▶ **Requirements**:
Rewrite the lines of the data below, swapping "common name" for "vernacular name" wherever it occurs and leaving everything else unchanged.

▶ **Rows**:
-------------------------
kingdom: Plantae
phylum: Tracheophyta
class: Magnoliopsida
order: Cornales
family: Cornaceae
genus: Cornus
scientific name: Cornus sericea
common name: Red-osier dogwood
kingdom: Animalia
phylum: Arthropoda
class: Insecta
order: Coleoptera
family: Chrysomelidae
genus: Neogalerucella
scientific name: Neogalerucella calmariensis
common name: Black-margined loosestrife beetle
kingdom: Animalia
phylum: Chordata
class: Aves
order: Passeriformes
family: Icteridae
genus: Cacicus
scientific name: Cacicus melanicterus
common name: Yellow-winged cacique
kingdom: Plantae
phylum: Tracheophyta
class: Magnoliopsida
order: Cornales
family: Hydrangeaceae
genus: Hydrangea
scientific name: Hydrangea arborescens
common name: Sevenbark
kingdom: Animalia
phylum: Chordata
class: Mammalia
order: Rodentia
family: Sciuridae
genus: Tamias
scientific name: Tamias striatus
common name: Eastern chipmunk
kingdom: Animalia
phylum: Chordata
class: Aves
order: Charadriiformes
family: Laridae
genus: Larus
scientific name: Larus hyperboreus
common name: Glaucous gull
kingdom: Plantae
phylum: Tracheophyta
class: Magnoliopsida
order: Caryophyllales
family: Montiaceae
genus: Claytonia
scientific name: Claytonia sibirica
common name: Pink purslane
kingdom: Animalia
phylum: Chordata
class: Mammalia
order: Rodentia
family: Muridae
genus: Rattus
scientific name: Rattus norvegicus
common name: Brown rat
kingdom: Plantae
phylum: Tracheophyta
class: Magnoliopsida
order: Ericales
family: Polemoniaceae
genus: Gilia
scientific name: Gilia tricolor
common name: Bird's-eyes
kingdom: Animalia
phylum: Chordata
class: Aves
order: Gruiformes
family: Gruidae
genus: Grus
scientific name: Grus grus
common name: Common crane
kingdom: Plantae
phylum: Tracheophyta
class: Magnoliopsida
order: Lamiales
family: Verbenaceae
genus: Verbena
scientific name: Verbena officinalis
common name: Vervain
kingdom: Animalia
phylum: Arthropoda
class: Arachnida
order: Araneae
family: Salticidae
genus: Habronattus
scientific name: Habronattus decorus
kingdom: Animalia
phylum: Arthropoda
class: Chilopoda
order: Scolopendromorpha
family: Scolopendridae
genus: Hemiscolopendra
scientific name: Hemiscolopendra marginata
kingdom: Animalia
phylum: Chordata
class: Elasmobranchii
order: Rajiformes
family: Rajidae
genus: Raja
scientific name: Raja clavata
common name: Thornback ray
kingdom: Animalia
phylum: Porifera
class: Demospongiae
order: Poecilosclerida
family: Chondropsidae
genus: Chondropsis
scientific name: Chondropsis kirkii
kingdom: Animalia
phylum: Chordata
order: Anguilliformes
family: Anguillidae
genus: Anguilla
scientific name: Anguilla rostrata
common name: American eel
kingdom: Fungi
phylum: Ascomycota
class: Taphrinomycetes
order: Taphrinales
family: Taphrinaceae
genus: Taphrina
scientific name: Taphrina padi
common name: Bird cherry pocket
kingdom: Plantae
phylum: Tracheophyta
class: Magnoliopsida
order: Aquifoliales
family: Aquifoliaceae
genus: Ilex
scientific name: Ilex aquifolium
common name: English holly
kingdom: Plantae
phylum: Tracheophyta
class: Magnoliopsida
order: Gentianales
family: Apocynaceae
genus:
-------------------------
▶ **The result**:
kingdom: Plantae
phylum: Tracheophyta
class: Magnoliopsida
order: Cornales
family: Cornaceae
genus: Cornus
scientific name: Cornus sericea
vernacular name: Red-osier dogwood
kingdom: Animalia
phylum: Arthropoda
class: Insecta
order: Coleoptera
family: Chrysomelidae
genus: Neogalerucella
scientific name: Neogalerucella calmariensis
vernacular name: Black-margined loosestrife beetle
kingdom: Animalia
phylum: Chordata
class: Aves
order: Passeriformes
family: Icteridae
genus: Cacicus
scientific name: Cacicus melanicterus
vernacular name: Yellow-winged cacique
kingdom: Plantae
phylum: Tracheophyta
class: Magnoliopsida
order: Cornales
family: Hydrangeaceae
genus: Hydrangea
scientific name: Hydrangea arborescens
vernacular name: Sevenbark
kingdom: Animalia
phylum: Chordata
class: Mammalia
order: Rodentia
family: Sciuridae
genus: Tamias
scientific name: Tamias striatus
vernacular name: Eastern chipmunk
kingdom: Animalia
phylum: Chordata
class: Aves
order: Charadriiformes
family: Laridae
genus: Larus
scientific name: Larus hyperboreus
vernacular name: Glaucous gull
kingdom: Plantae
phylum: Tracheophyta
class: Magnoliopsida
order: Caryophyllales
family: Montiaceae
genus: Claytonia
scientific name: Claytonia sibirica
vernacular name: Pink purslane
kingdom: Animalia
phylum: Chordata
class: Mammalia
order: Rodentia
family: Muridae
genus: Rattus
scientific name: Rattus norvegicus
vernacular name: Brown rat
kingdom: Plantae
phylum: Tracheophyta
class: Magnoliopsida
order: Ericales
family: Polemoniaceae
genus: Gilia
scientific name: Gilia tricolor
vernacular name: Bird's-eyes
kingdom: Animalia
phylum: Chordata
class: Aves
order: Gruiformes
family: Gruidae
genus: Grus
scientific name: Grus grus
vernacular name: Common crane
kingdom: Plantae
phylum: Tracheophyta
class: Magnoliopsida
order: Lamiales
family: Verbenaceae
genus: Verbena
scientific name: Verbena officinalis
vernacular name: Vervain
kingdom: Animalia
phylum: Arthropoda
class: Arachnida
order: Araneae
family: Salticidae
genus: Habronattus
scientific name: Habronattus decorus
kingdom: Animalia
phylum: Arthropoda
class: Chilopoda
order: Scolopendromorpha
family: Scolopendridae
genus: Hemiscolopendra
scientific name: Hemiscolopendra marginata
kingdom: Animalia
phylum: Chordata
class: Elasmobranchii
order: Rajiformes
family: Rajidae
genus: Raja
scientific name: Raja clavata
vernacular name: Thornback ray
kingdom: Animalia
phylum: Porifera
class: Demospongiae
order: Poecilosclerida
family: Chondropsidae
genus: Chondropsis
scientific name: Chondropsis kirkii
kingdom: Animalia
phylum: Chordata
order: Anguilliformes
family: Anguillidae
genus: Anguilla
scientific name: Anguilla rostrata
vernacular name: American eel
kingdom: Fungi
phylum: Ascomycota
class: Taphrinomycetes
order: Taphrinales
family: Taphrinaceae
genus: Taphrina
scientific name: Taphrina padi
vernacular name: Bird cherry pocket
kingdom: Plantae
phylum: Tracheophyta
class: Magnoliopsida
order: Aquifoliales
family: Aquifoliaceae
genus: Ilex
scientific name: Ilex aquifolium
vernacular name: English holly
kingdom: Plantae
phylum: Tracheophyta
class: Magnoliopsida
order: Gentianales
family: Apocynaceae
genus:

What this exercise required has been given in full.